In retirement planning, the "when" is almost as important as the "how much." Should you strive to retire early, or stick around until normal retirement age? Or, should you keep working well into your golden years?

flickr/ Steven Dipolo

Here are a few considerations that can help you figure out the ideal retirement age for you.

Money matters
Obviously, before you retire, you want to have enough money to be able to meet all of your expenses and maintain your lifestyle for many years to come. But, how much is enough?


Experts tend to recommend about 80% of your pre-retirement income as a good guideline of how much you'll need. However, everyone is different. Some people may need more than this, if you want to travel a lot, for example.

And many people could comfortably retire on much less than this, especially those who have been saving aggressively. For instance, a couple who has been saving 20% of what they make is already used to living on just 80% of their income. And, there are a lot of pre-retirement expenses that are greatly reduced or even eliminated in retirement.

If you commute to work, odds are you'll be spending much less on gas once you retire. Maybe your mortgage or car loan will be paid off by then, eliminating that recurring expense. The point is that you should figure out how much income you'll need, and that you shouldn't just rely on a universal rule from the "experts."

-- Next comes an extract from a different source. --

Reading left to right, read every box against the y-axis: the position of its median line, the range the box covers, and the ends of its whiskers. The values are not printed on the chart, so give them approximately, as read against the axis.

Once you figure out how much income you need, subtract what you expect to receive from Social Security and any other constant income streams you anticipate having (like a pension). Then figure out how much of a nest egg you'll need to get to your income number.

The "4% rule" is used frequently by financial advisors, meaning that you can plan to withdraw 4% of your nest egg each year. I have written several times about this rule being too conservative, but it's a good idea to err on the side of caution when you're in the planning phase.

So, to calculate how much you'll need to meet your income goals by withdrawing 4%, take your income requirement you came up with after factoring in your other retirement income sources like Social Security, and divide the number by 0.04. For example, if I need $40,000 per year in pre-tax income from my investments, I should plan to save $1 million before I can retire.

What will you do afterward?
Another factor in retirement is keeping busy once you're retired, which a lot of people don't take into consideration. If you retire too early, you may find yourself bored, especially if your spouse and your friends are still working.

Source: flickr/ kdothq

Post-retirement plans can also tie into the money issue. For example, if you plan on working part-time after you retire, your initial income requirements from your investments can be decreased significantly.

And, if you don't plan on working, what are you going to do with your time and how much is it going to cost? If you plan to play golf three days a week, for instance, the costs involved can add up fast. The point is that whatever activities you plan to do after retirement can cost money, and that needs to be a part of determining how much you need to save.

Problems with early retirement
If you are one of the fortunate people with enough money to retire early (before you turn 65), that doesn't necessarily mean you should do it. There are a few things that apply to early retirees that you need to consider.

For example, you'll have to figure out how to obtain health care. If you're going to have to pay for it, fortunately the Affordable Care Act makes it, well, affordable, but it can still increase your income requirements significantly.

You also may not have access to some of your retirement savings. If you retire before 62, you won't be able to get Social Security, so that needs to be factored into your income needs. Plus, you won't be able to withdraw your money from an IRA until you're 59 and a half, unless you want to pay a hefty penalty. Some company retirement plans allow withdrawals before this age if you retire, but make sure you double-check. Having enough money to retire is meaningless if you can't use it.

And another problem with retiring early is that your money will have to last a lot longer, so you may want to limit your withdrawals, at least at first. According to one recent report, there is a 31% chance that one member of a married couple will make it to 95 years of age. So, if you retire at 65, there is roughly a one-in-three chance that your money will need to last for 30 years. If you decide to retire early, say at 55, now your money needs to last 40 years.

No such thing as "standard retirement age"
The bottom line is that there is no such thing as a standard retirement age. Many people continue to work well into their 70s and even 80s not because they need the money, but because they simply enjoy working too much and couldn't picture life without it. And then there are plenty of people who will already have one foot out of the door as soon as they can afford to retire.

It all depends on you – your financial situation, personal life, and your goals. With some solid planning, you'll be able to make an informed decision on the perfect time for you to retire.